**DOCUMENT PASSAGE**
Beatrice has a tell. She’ll twist her hair around a finger when sessions get really tough. It was one of those days. I am tired of not being understood. of not being able to get across what is in my heart and in my mind. Even if I don’t really understand any of it.
I do not know that I will ever be able to see suicide as they each do- Virgil, Beatrice, my partner, and anyone else. It lives in me. whole and filthy- always festering. It doesn’t go away when the depression eases. It isn’t a cold or cough. It isn’t a bad habit like chewing one’s nails. It is etched. My thoughts, companions really, when life tumbles hard as it so often does and even with life just goes along.

**RECORDS SHOWN**
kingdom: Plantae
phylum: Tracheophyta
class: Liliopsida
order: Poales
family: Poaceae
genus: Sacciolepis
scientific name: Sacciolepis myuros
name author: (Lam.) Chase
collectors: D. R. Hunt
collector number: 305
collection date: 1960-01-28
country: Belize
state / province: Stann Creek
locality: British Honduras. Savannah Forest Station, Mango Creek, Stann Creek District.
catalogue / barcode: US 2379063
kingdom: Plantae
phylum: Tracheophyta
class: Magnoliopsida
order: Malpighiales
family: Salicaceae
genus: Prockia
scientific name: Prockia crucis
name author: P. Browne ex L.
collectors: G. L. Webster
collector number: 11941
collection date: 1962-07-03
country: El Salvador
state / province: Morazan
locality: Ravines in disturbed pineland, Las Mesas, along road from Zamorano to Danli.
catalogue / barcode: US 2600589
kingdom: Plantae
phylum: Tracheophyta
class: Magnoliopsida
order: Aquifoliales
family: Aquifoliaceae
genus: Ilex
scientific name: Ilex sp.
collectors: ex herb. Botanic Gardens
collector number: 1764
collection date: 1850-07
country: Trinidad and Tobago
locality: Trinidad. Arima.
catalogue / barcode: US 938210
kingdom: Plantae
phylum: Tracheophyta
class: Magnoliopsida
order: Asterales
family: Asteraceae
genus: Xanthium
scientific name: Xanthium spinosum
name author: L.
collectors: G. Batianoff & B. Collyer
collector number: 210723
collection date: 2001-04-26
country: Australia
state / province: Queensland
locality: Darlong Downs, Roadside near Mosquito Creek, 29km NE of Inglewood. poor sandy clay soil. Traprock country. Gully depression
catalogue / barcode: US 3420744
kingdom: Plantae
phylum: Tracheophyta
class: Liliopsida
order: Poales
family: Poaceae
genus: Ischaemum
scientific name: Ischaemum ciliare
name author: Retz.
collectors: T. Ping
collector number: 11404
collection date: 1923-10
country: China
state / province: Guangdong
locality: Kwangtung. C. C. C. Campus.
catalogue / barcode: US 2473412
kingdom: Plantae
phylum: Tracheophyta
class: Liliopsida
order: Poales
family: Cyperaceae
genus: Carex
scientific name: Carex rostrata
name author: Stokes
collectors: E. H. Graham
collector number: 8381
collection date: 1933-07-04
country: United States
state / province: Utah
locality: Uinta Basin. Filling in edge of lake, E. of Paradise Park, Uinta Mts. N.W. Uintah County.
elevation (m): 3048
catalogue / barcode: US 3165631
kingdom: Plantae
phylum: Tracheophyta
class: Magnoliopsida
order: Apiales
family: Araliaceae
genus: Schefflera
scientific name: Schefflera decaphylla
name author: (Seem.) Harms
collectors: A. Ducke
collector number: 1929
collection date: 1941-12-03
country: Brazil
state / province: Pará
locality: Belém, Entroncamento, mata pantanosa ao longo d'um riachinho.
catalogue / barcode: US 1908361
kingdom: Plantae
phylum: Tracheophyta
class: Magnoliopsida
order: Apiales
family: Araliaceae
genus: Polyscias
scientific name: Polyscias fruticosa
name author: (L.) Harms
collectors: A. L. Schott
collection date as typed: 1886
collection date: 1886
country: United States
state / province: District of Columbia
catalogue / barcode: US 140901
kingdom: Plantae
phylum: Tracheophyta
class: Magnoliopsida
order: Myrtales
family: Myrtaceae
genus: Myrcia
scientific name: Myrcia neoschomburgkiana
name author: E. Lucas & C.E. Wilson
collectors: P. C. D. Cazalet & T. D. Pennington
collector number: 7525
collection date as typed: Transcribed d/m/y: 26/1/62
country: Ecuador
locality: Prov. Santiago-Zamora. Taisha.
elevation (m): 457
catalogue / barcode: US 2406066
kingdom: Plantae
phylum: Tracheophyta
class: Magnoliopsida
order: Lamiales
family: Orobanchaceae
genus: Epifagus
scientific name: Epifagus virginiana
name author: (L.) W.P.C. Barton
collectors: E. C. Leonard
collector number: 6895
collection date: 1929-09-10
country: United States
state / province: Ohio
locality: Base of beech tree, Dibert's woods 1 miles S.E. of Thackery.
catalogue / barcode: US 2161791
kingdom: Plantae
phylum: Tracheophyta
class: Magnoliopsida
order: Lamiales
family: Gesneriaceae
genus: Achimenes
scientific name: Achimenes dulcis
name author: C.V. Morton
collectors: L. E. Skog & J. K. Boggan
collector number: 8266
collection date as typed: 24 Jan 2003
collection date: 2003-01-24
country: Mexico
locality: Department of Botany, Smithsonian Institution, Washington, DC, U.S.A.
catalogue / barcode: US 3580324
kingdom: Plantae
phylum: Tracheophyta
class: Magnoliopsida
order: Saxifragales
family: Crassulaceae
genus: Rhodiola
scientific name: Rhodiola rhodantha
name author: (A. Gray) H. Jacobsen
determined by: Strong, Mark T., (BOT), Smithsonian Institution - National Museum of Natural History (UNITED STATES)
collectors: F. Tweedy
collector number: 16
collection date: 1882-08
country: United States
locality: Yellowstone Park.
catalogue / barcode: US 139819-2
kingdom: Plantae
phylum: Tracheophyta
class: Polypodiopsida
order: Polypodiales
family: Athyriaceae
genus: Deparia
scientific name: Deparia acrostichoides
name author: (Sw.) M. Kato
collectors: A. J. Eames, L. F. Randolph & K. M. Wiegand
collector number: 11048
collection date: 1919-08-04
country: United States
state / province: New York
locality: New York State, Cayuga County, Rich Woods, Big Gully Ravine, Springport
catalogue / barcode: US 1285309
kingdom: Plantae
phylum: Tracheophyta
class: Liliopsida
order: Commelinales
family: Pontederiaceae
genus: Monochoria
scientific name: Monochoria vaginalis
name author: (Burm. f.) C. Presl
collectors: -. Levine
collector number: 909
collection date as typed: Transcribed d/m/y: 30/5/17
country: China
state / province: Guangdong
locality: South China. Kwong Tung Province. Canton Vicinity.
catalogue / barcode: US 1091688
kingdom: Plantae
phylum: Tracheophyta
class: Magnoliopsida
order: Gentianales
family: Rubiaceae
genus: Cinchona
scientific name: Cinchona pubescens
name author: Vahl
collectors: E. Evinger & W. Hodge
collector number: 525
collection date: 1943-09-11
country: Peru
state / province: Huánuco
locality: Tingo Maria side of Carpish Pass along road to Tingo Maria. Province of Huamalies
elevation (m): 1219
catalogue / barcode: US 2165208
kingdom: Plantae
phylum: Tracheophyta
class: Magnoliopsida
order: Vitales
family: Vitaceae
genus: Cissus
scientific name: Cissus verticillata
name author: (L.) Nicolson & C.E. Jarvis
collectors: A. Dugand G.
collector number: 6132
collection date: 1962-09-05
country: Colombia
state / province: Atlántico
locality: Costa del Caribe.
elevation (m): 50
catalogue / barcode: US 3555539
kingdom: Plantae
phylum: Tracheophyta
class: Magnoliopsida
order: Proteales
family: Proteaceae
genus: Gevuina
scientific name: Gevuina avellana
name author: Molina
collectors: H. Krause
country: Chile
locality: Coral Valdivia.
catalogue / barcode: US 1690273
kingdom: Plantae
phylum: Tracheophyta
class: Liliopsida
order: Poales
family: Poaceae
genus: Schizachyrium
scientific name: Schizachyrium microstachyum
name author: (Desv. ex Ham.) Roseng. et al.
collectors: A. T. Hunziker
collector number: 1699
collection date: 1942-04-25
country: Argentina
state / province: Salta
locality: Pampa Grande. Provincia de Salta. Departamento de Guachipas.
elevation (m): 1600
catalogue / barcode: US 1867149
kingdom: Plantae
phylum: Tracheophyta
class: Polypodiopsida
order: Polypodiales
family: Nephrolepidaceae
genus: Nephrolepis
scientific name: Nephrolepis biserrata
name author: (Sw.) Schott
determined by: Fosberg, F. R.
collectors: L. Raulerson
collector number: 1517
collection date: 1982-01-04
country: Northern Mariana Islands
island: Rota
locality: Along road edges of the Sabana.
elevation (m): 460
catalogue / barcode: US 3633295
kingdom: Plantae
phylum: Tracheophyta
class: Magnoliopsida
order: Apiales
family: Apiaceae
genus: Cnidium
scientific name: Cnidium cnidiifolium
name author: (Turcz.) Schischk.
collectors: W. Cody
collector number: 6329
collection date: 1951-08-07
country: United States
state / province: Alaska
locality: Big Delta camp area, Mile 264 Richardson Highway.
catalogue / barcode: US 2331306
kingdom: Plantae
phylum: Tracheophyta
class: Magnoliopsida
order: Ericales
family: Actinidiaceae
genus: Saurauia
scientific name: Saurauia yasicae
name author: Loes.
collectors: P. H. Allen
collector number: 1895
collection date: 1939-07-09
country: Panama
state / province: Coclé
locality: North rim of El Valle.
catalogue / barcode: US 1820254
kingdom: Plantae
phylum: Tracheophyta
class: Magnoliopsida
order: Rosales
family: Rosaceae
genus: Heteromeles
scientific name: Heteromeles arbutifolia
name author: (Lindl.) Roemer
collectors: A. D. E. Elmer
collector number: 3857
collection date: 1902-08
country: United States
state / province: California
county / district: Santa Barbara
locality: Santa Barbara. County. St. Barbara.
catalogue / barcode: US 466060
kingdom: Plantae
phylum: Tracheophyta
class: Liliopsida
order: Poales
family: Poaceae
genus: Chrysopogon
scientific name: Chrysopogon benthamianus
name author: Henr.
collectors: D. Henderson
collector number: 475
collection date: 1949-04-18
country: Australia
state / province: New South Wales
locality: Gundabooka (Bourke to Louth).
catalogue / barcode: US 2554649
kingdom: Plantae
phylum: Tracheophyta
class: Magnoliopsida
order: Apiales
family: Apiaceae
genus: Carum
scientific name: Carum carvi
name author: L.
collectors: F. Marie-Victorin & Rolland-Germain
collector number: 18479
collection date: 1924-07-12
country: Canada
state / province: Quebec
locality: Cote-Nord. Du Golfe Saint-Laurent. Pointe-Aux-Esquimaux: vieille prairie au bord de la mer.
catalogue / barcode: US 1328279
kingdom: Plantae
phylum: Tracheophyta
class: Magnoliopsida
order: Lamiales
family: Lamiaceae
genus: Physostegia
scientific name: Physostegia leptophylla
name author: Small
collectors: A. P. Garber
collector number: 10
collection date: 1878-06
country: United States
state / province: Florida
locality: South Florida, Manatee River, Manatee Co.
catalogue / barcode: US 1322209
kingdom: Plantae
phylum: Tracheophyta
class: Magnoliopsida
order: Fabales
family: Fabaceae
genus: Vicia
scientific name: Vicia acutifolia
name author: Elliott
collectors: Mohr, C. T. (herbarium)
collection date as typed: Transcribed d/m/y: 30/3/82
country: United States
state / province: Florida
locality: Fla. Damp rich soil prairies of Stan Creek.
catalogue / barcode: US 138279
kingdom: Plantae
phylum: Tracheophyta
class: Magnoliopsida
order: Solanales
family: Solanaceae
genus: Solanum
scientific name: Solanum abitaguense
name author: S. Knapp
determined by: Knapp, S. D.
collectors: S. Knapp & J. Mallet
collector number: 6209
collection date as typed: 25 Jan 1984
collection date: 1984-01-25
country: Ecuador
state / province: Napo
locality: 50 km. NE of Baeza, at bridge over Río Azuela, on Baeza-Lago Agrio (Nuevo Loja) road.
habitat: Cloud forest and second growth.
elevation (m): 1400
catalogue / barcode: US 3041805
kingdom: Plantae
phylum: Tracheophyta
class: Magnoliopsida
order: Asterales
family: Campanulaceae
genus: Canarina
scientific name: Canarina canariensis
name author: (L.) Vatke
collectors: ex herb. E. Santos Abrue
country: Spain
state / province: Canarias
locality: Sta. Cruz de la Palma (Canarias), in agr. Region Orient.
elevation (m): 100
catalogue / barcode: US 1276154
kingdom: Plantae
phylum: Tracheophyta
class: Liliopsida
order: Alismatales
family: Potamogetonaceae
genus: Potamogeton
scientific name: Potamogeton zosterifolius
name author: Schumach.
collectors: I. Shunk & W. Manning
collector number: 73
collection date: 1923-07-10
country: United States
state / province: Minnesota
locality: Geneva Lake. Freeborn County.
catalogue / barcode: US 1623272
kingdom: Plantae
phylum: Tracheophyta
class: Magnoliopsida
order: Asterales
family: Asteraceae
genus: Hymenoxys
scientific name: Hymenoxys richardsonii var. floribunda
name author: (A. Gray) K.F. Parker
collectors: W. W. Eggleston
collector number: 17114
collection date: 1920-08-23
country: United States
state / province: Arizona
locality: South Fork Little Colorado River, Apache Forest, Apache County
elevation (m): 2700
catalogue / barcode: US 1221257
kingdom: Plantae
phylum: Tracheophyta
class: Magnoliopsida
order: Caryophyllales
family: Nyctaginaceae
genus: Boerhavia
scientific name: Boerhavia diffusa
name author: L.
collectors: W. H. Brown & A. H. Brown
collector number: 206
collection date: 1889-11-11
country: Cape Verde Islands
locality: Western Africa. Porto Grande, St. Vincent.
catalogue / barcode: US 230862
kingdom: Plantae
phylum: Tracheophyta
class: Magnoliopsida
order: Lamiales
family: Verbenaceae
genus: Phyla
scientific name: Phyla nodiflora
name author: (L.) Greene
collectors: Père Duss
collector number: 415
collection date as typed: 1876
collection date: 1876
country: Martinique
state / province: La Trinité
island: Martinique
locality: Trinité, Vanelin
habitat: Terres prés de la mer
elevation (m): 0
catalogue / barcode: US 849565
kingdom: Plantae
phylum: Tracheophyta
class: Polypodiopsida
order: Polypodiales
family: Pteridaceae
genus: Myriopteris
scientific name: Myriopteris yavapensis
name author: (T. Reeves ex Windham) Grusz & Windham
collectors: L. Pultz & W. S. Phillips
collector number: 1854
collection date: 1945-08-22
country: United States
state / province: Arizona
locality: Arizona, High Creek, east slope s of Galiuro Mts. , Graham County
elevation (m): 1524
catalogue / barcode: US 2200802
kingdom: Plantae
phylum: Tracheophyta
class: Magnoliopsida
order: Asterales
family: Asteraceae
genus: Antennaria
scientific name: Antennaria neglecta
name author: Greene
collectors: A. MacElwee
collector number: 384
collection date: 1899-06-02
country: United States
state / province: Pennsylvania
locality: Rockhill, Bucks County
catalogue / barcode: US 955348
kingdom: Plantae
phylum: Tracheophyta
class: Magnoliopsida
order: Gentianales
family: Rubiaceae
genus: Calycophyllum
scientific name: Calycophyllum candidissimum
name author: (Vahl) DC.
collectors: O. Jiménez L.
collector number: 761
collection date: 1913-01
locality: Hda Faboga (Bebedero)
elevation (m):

**WHAT THIS EXERCISE ASKS**
a - In the passage about therapy and living with suicidal thoughts, what does Beatrice do when sessions get really tough?
b - Carry on the passage about therapy and living with suicidal thoughts, starting right after its final sentence.

**RESULTS**
a - She twists her hair around a finger.

b -
Where is that line? where one that defines when too much is enough? When life, stress, loss, anxiety and childhood issues all collide. When the tipping point is found. When is it too much? Too much to recover from, or to bounce back. When is a soul too destroyed by the burdens it keeps? Who among us is not fixable? Save-able. There are many days I think long and hard at that. This isn’t like other fields of medicine where a doctor can proclaim a disease is too far gone. Spread too much. This isn’t all disease. This is life intertwined with biochemical combined with the past which colors the present. It is a veritable skein of issues often impossible to tease apart. any one could be enough. Together they are a horror in their enormity. Can they be pulled apart? can the soul find solace when each problem finds a solution? Can the wounds of old be healed in the present enough to readjust the warping of vision? If that indeed is what my problem ultimately is. I cannot see straight? I cannot see the error of my ways.
My ways. My maze. This loop I find myself within all too often. No, actually always. where no solutions exist, only problems. where fixing is impossible and change is unthinkable. This maze of fear and anxiety, of sadness and overwhelm. this is my home. I do not share my home often. Beatrice saw it today and with each lock of hair she coiled I knew she knew. She SAW it. How does one exist here? I do not even know how I survive most days.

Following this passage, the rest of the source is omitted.